You do not have to look at relatively obscure groups like the
Situationists or the Angry Brigade. Just look at the work of German
Dada artist John Heartfield whose Memes/collages combined with strong
slogangs were published in socialist magazines with high circulation
and read widely in the German workers movement of the 1920s. They have
been reprinted and republished endlessly ever since. Some examples,
some of which you might have seen:

http://www.johnheartfield.com/John-Heartfield-Exhibition/john-heartfield-art/political-posters-sale

I would argue that this type of activity has been highjacked by the
alt-right in a similar fashion as concepts of "Gegenöffentlichkeit",
alternative media etc. I don´t think that there is anything intrinsic
right-wing about memes. It is just that the alt-right-trolls - because
of their nihilism/cynicism - can create memes that are atrocious
enough to stand out even within the current race to the bottom on the
4chan-segment of the internet and elsewhere.

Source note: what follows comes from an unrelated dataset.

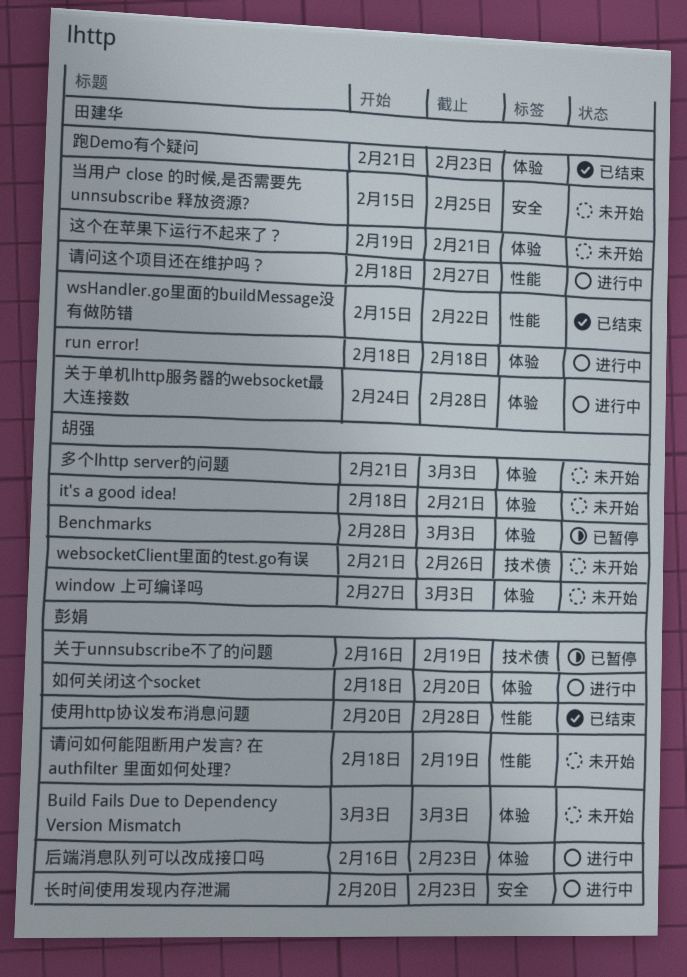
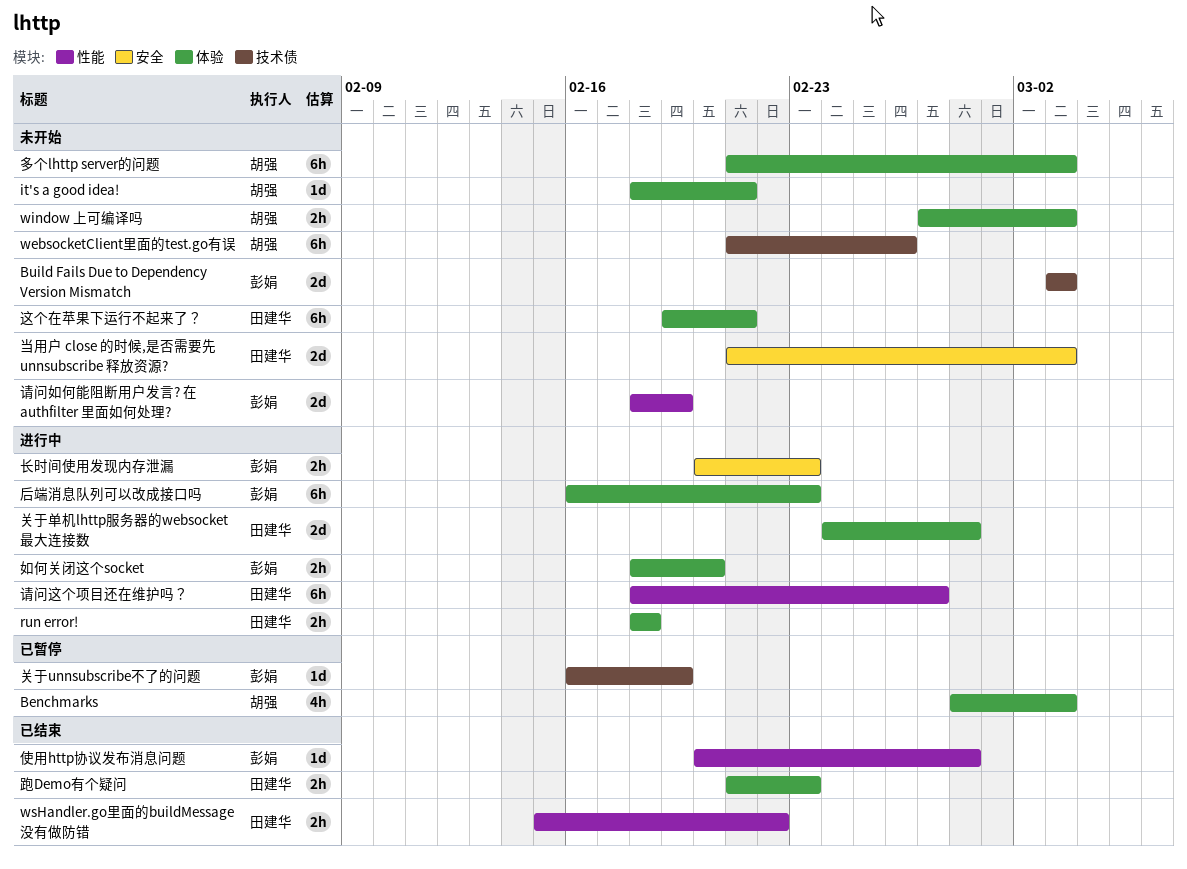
Build Fails Due to Dependency Version Mismatch, label: 体验 -> 技术债
当用户 close 的时候,是否需要先 unnsubscribe 释放资源?, start: Feb 15 -> Feb 21
当用户 close 的时候,是否需要先 unnsubscribe 释放资源?, due: Feb 25 -> Mar 3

Leftists are by defintion attached to some kind of humanist view of
the world and hence cannot stoop low enough to create stuff that is
attractive to the crowd the enjoys /pol/-type of Memes. But I don´t
think that it is a loss, since you will not convience this clientel of
your political agenda, no matter how much you try to cater to their
taste.

Yours,
Tilman


Am 13.06.2017 um 10:21 schrieb Keith Hart:
Just to return to basics for a moment, the neologism "meme" was
coined by Richard Dawkins, an evolutionary or Darwinian biologist,
in The Selfish Gene (1976) which came hard after E.O. Wilson's
Sociobiology: The New Synthesis (1975) which was in turn heavily
criticized methodologically within the profession by Richard Lewontin
and Stephen J Gould and from outside by Marshall Sahlins The Use and
Abuse of Biology (1976). This was the heyday of a convergence between
market economics and evolutionary biology documented at length by
Philip Mirowski in Machine Dreams: How Economics Became a Cyborg
Science (2001). Mirowski earlier demonstrated how late 19th century
economics superficially mimicked physics (specifically the second
law of thermodynamics) in More Heat Than Light: Economics as Social
Physics, Physics as Nature's Economics (1989).